Your objective:
Every entry below must be retyped exactly, and the pictures must be left out.
Data for this exercise below:
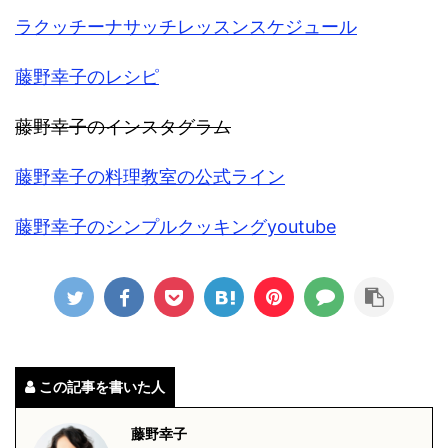
ラクッチーナサッチレッスンスケジュール
藤野幸子のレシピ
藤
野幸子のインスタグラム
藤野幸子の料理教室の公式ライン
藤野幸子のシンプルクッキングyoutube
この記事を書いた人
藤野幸子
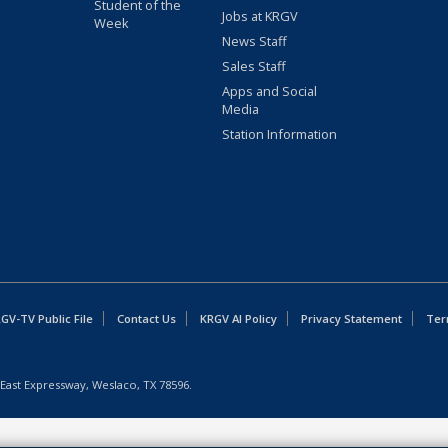
Student of the
Jobs at KRGV
Week
News Staff
Sales Staff
Apps and Social
Media
Station Information
GV-TV Public File
Contact Us
KRGV AI Policy
Privacy Statement
Ter
East Expressway, Weslaco, TX 78596.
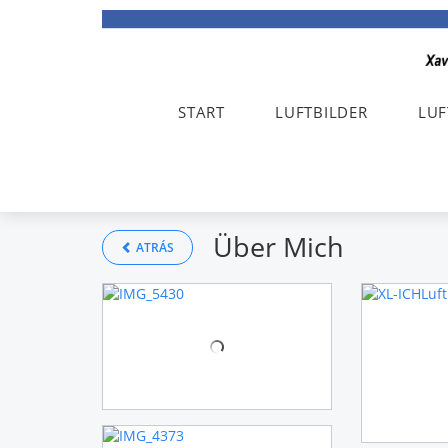
START
LUFTBILDER
LUF
Über Mich
ATRÁS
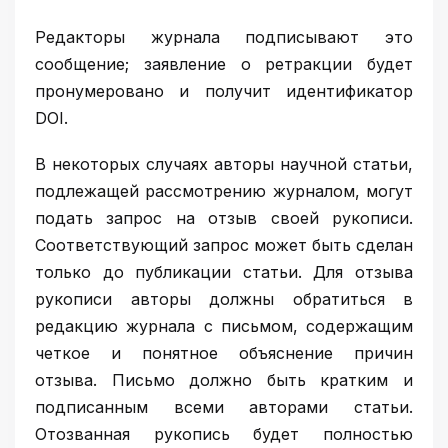
Редакторы журнала подписывают это
сообщение; заявление о ретракции будет
пронумеровано и получит идентификатор
DOI.
В некоторых случаях авторы научной статьи,
подлежащей рассмотрению журналом, могут
подать запрос на отзыв своей рукописи.
Соответствующий запрос может быть сделан
только до публикации статьи. Для отзыва
рукописи авторы должны обратиться в
редакцию журнала с письмом, содержащим
четкое и понятное объяснение причин
отзыва. Письмо должно быть кратким и
подписанным всеми авторами статьи.
Отозванная рукопись будет полностью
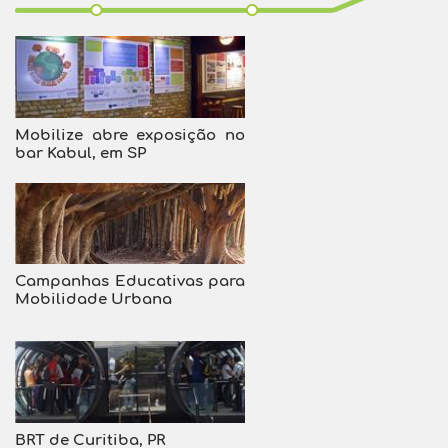
Mobilize abre exposição no
bar Kabul, em SP
Campanhas Educativas para
Mobilidade Urbana
BRT de Curitiba, PR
End of Data for this exercise.
Response to this task:
ラクッチーナサッチレッスンスケジュール
藤野幸子のレシピ
藤
野幸子のインスタグラム
藤野幸子の料理教室の公式ライン
藤野幸子のシンプルクッキングyoutube
この記事を書いた人
藤野幸子
Student of the
Jobs at KRGV
Week
News Staff
Sales Staff
Apps and Social
Media
Station Information
GV-TV Public File
Contact Us
KRGV AI Policy
Privacy Statement
Ter
East Expressway, Weslaco, TX 78596.
START
LUFTBILDER
LUF
Über Mich
ATRÁS
Редакторы журнала подписывают это
сообщение; заявление о ретракции будет
пронумеровано и получит идентификатор
DOI.
В некоторых случаях авторы научной статьи,
подлежащей рассмотрению журналом, могут
подать запрос на отзыв своей рукописи.
Соответствующий запрос может быть сделан
только до публикации статьи. Для отзыва
рукописи авторы должны обратиться в
редакцию журнала с письмом, содержащим
четкое и понятное объяснение причин
отзыва. Письмо должно быть кратким и
подписанным всеми авторами статьи.
Отозванная рукопись будет полностью
Mobilize abre exposição no
bar Kabul, em SP
Campanhas Educativas para
Mobilidade Urbana
BRT de Curitiba, PR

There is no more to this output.